[PASSAGE — start]

[12] Memorabilia, and the Preamble.
- stanley3cho
- Jun 25, 2024
- 7 min read
Updated: Jul 24, 2024
An Op-Ed about my obsession with "logging" the past, my tendencies to romanticize things, and my attachment to people close to me.

It was only when rummaging through heaps of storage while moving places that my mom was reminded of and reunited with trinkets of her past. I remember watching her as she read over the diaries that she’d written — from the amateur scribbles of a child to the complex worries of a young adult.
The notion of leaving my mark on history is so appealing. You know, being able to revisit the past through “time capsules” — revisiting memories I’ve experienced through conversations I’ve shared, places I’ve traveled through pictures I’ve taken, and thoughts I’ve once had through paragraphs I’ve written.

[PASSAGE — finish]
[RECORDS PROVIDED — start]

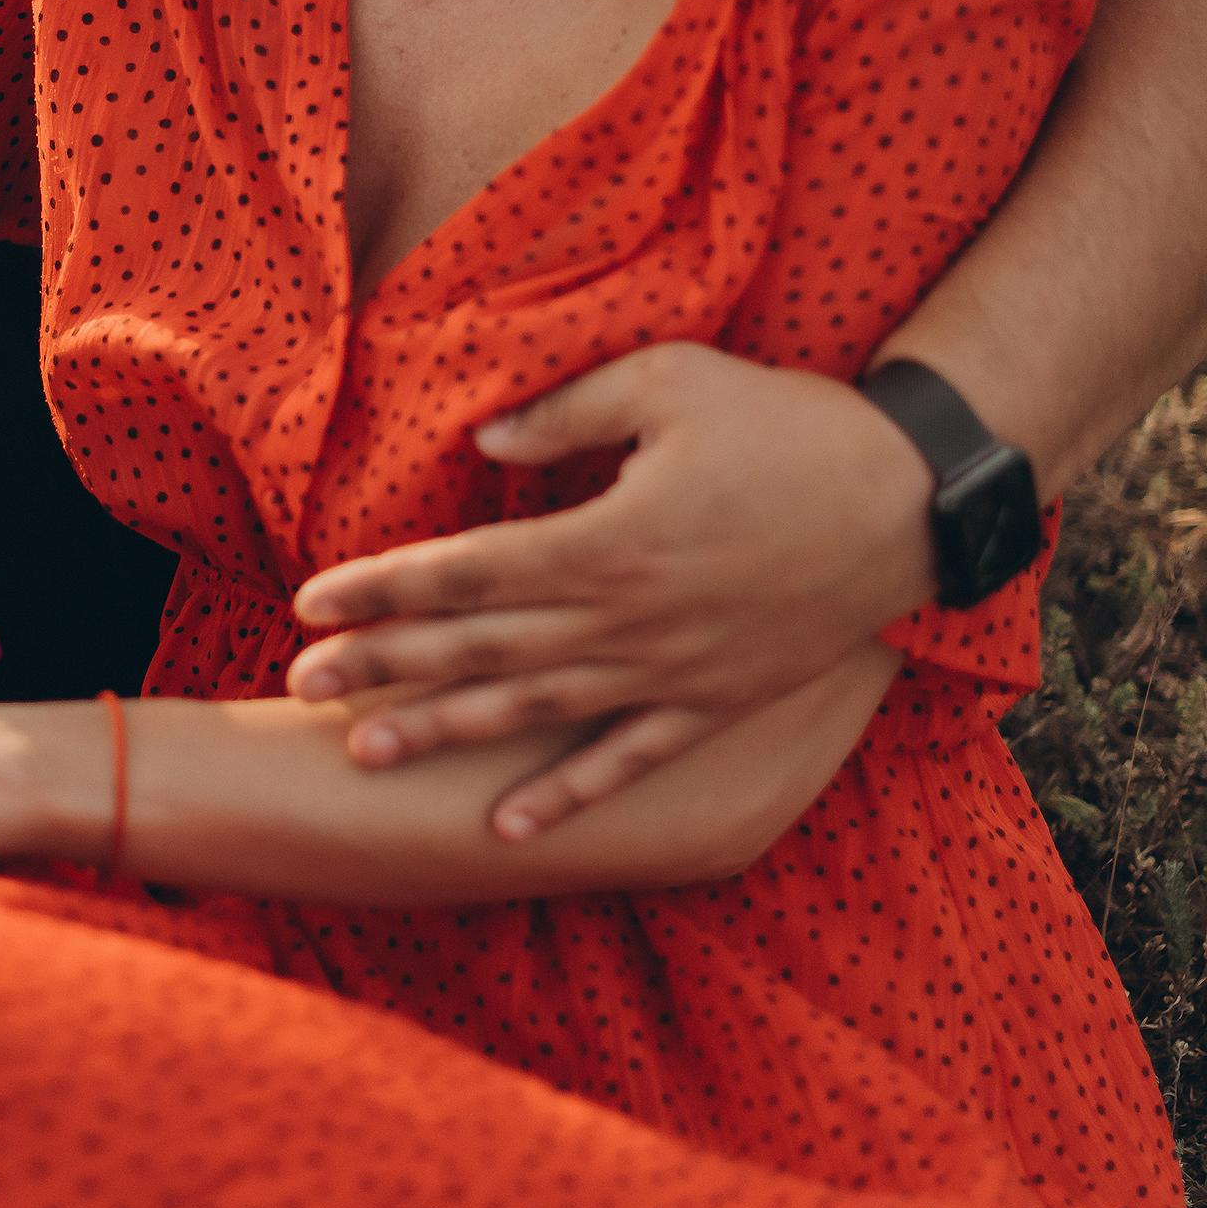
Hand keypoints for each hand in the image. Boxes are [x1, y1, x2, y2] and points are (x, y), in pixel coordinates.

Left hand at [287, 344, 936, 829]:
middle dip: (383, 668)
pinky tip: (506, 826)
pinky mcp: (715, 701)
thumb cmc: (788, 424)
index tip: (311, 605)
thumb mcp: (673, 380)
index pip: (466, 570)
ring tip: (364, 755)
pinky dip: (567, 796)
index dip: (383, 589)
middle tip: (298, 691)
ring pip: (536, 712)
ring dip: (446, 733)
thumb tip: (484, 445)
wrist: (910, 500)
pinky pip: (629, 759)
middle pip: (480, 649)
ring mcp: (671, 671)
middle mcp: (627, 620)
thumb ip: (568, 410)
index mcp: (607, 539)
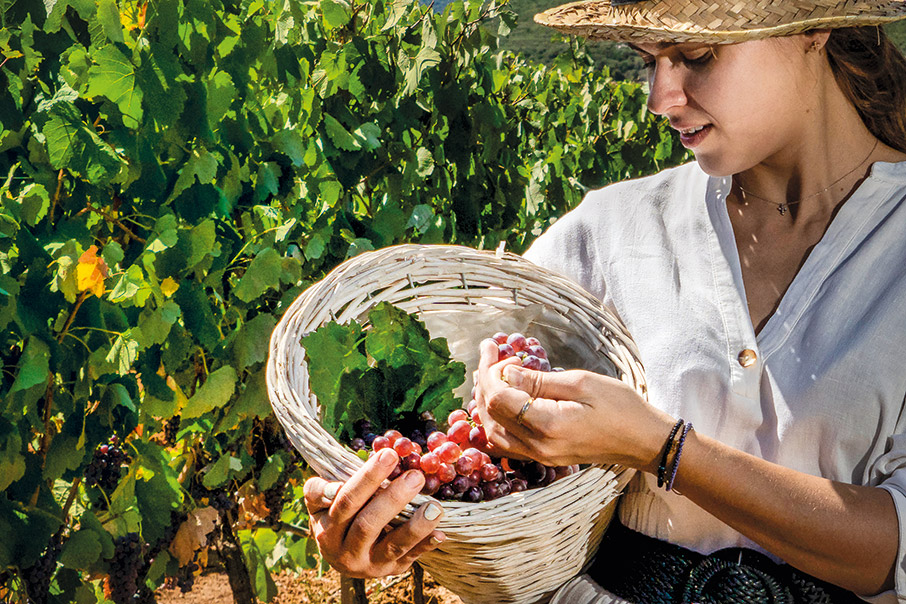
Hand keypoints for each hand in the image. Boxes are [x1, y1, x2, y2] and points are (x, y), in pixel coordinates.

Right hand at [303, 448, 445, 578]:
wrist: (341, 555)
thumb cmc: (335, 516)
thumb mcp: (319, 504)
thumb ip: (320, 490)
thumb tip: (335, 486)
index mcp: (327, 530)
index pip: (347, 501)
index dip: (367, 478)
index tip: (389, 454)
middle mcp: (345, 552)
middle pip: (369, 524)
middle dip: (394, 498)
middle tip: (415, 475)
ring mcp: (369, 565)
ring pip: (392, 546)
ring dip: (415, 526)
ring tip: (435, 507)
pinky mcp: (390, 570)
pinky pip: (409, 558)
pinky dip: (425, 546)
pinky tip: (439, 534)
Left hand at [474, 339, 671, 471]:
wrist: (644, 440)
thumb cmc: (620, 407)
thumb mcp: (581, 383)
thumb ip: (539, 381)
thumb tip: (506, 372)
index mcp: (547, 425)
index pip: (499, 398)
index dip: (490, 370)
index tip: (493, 348)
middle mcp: (538, 446)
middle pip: (491, 414)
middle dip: (484, 381)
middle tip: (490, 355)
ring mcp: (540, 456)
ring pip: (494, 431)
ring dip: (486, 402)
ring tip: (490, 374)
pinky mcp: (544, 457)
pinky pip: (507, 444)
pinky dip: (495, 422)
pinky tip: (498, 403)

[RECORDS PROVIDED — finish]

(THINGS TO DO)
1. Reproduce the memorabilia op-ed word for word, starting at "- stanley3cho" and ending at "a young adult.".
2. Pick up the op-ed on memorabilia and logging the past after its last sentence, and write what comes next.

(ANSWERS)
1.
- stanley3cho
- Jun 25, 2024
- 7 min read
Updated: Jul 24, 2024
An Op-Ed about my obsession with "logging" the past, my tendencies to romanticize things, and my attachment to people close to me.

It was only when rummaging through heaps of storage while moving places that my mom was reminded of and reunited with trinkets of her past. I remember watching her as she read over the diaries that she’d written — from the amateur scribbles of a child to the complex worries of a young adult.

2.
And so, I think I’ve tried to capture the past by “logging” things. You know, the three-paragraph-long reviews on Letterboxd, the daily diary entries (influenced by Toffy), discussions with friends shared over dinner, the carefully curated Spotify playlists that no one listens to, these chopinions articles, the half-assed and infrequent Beli reviews, or the screenshots of insightful chat interactions I’ve shared — all preserved and packaged to be relived by an older me. Obviously, that’s an injustice to what those aforementioned things mean to me (e.g., I love writing for the sake of writing, what it teaches me, how it makes me feel, etc.), but I’m sure there’s a level of “compiling memorabilia” that’s kept me going with these things.
I love the past, it’s served me so well. A lot of the growth that I’ve made on my character has been a direct result of reflection, and so I’m grateful for the past. I realize today that there’s NEVER been an obstacle I haven’t been able to overcome — I know how much struggle has been in my past, and yet I’m alright now (as per my life principle — good times, bad times).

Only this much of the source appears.